**YOUR TASK**
In the excerpt on free speech and the singer's record labels, reproduce the text verbatim from "I was always" to "freedom of expression.".

**EXCERPT PROVIDED**
** Begin **

I am not continuing to talk about the subject of "free speech" as a side issue to the story, it is a central issue of the story. In 1967 Verve Records was the label I was on, but the exective hierarchy wanted to decide what I could or could not do as a follow up album to "Color Him In."

I was always told the album didn't do that well, but I had a vague suspicion the record had done better than I was being led to believe by those at Verve. Because of this, I wanted to have a say about the songs and production of the next album. Verve was unwilling to grant me this freedom of expression.

It soon became a battle over free speech and artistic freedom. As an artist, freedom, and the right to it, is a dominant point of my story. I suppose if all you wanted me to do was simply talk about Chris Lucey and "Songs Of Protest And Anti Protest" and "Color Him In," and how they were made, then in essence the story is over.

But from a wider perspective the story has actually only gotten started. In 1964 I recorded "All I Want Is My Baby" in England, for Andrew Oldham. I had no say about the song or anything else that went on. I just cut the record the way he told me to, and was dissatisfied with it. On returning to America, in 1965, I was relegated to writing songs to someone else's titles and took on the name of Chris Lucey.

There was no free speech involved there. I was merely hired help. But "Vietnam/Metropolitan Man" on the other hand was an act of free speech, even though both songs were censored by Mira Records, because of subject matter. Each of those songs would have been forced into obscurity if not for their appearance in the movie "Mondo Hollywood."

** End **

**SUPPLIED RECORDS**
** Begin **

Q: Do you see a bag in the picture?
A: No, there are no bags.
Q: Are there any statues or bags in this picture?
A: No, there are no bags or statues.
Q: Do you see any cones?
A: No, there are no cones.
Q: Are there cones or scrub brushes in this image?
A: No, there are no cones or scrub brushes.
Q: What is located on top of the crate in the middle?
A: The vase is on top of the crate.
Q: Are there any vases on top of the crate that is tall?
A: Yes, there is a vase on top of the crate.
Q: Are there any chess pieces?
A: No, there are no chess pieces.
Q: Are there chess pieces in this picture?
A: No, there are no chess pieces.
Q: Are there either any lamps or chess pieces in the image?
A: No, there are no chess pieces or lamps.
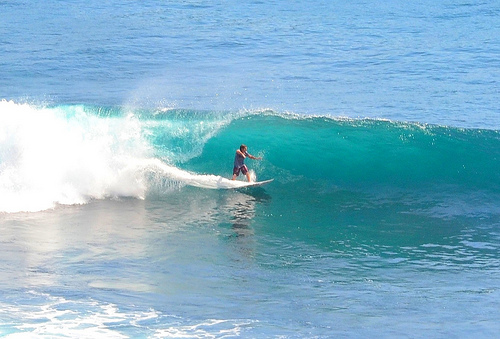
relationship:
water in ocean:
[22, 79, 132, 212] [19, 14, 479, 328]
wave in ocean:
[4, 96, 498, 216] [5, 42, 471, 326]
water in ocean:
[22, 79, 132, 212] [6, 22, 445, 336]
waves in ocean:
[308, 115, 444, 165] [41, 39, 422, 329]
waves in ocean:
[308, 115, 444, 165] [81, 103, 467, 312]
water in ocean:
[22, 79, 132, 212] [23, 36, 445, 323]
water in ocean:
[22, 79, 132, 212] [41, 39, 422, 329]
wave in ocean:
[4, 96, 498, 216] [19, 14, 479, 328]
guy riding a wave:
[232, 144, 261, 183] [62, 61, 457, 264]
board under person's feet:
[183, 176, 274, 190] [221, 161, 274, 183]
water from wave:
[22, 79, 132, 212] [14, 45, 461, 264]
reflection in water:
[219, 187, 253, 262] [38, 92, 481, 318]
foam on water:
[23, 274, 151, 331] [10, 25, 442, 336]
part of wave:
[328, 103, 374, 143] [209, 73, 489, 233]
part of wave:
[149, 112, 246, 175] [82, 62, 389, 295]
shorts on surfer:
[233, 162, 247, 174] [231, 141, 261, 181]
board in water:
[183, 176, 274, 190] [2, 0, 498, 336]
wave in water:
[4, 96, 498, 216] [2, 0, 498, 336]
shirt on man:
[236, 151, 248, 166] [229, 144, 259, 178]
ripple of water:
[214, 38, 248, 48] [2, 0, 498, 336]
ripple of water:
[183, 42, 222, 51] [2, 0, 498, 336]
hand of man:
[258, 155, 265, 159] [230, 142, 261, 180]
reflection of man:
[219, 187, 276, 234] [230, 143, 262, 182]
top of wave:
[261, 109, 497, 139] [4, 96, 498, 216]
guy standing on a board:
[232, 144, 261, 183] [218, 178, 273, 188]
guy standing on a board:
[232, 144, 261, 183] [210, 177, 272, 188]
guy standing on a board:
[232, 144, 261, 183] [183, 176, 274, 190]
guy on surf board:
[234, 148, 257, 180] [214, 175, 291, 192]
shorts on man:
[234, 164, 249, 175] [227, 140, 256, 182]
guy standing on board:
[232, 144, 261, 183] [200, 179, 275, 195]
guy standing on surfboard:
[232, 144, 261, 183] [186, 171, 279, 196]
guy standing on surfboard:
[232, 144, 261, 183] [175, 172, 273, 195]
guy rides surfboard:
[232, 144, 261, 183] [221, 177, 275, 193]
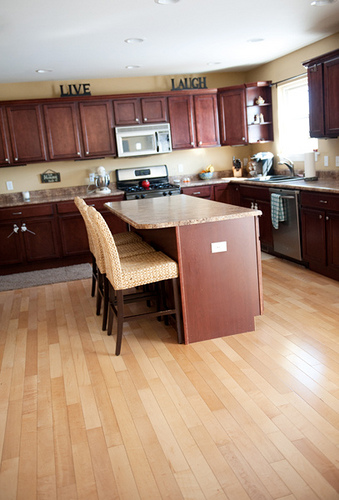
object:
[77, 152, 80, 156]
knob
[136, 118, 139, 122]
knob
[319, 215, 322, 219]
knob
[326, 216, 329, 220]
knob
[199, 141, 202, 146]
knob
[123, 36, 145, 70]
recessed lights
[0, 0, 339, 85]
ceiling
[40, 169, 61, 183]
sign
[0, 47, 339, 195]
wall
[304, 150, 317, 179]
towels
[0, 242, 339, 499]
ground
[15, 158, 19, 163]
knob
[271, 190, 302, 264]
dishwasher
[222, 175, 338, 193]
counter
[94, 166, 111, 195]
blender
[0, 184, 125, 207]
kitchen top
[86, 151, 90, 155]
knob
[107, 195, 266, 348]
island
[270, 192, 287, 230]
towel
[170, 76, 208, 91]
"laugh" sign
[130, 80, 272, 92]
cabinet top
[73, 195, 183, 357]
chairs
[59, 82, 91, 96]
art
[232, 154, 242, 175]
knives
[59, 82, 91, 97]
live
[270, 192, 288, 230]
cloth seat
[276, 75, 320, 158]
window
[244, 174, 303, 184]
sink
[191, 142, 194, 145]
knob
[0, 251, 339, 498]
floor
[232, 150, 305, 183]
stainless steel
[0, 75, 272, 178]
cabinets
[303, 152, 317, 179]
roll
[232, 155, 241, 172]
set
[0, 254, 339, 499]
surface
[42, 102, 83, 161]
door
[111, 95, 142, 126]
door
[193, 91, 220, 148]
door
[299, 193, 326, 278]
door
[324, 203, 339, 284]
door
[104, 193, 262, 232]
surface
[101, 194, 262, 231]
counter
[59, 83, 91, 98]
piece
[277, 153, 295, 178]
faucet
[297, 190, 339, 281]
cabinet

** End **

**TASK RESPONSE**
I was always told the album didn't do that well, but I had a vague suspicion the record had done better than I was being led to believe by those at Verve. Because of this, I wanted to have a say about the songs and production of the next album. Verve was unwilling to grant me this freedom of expression.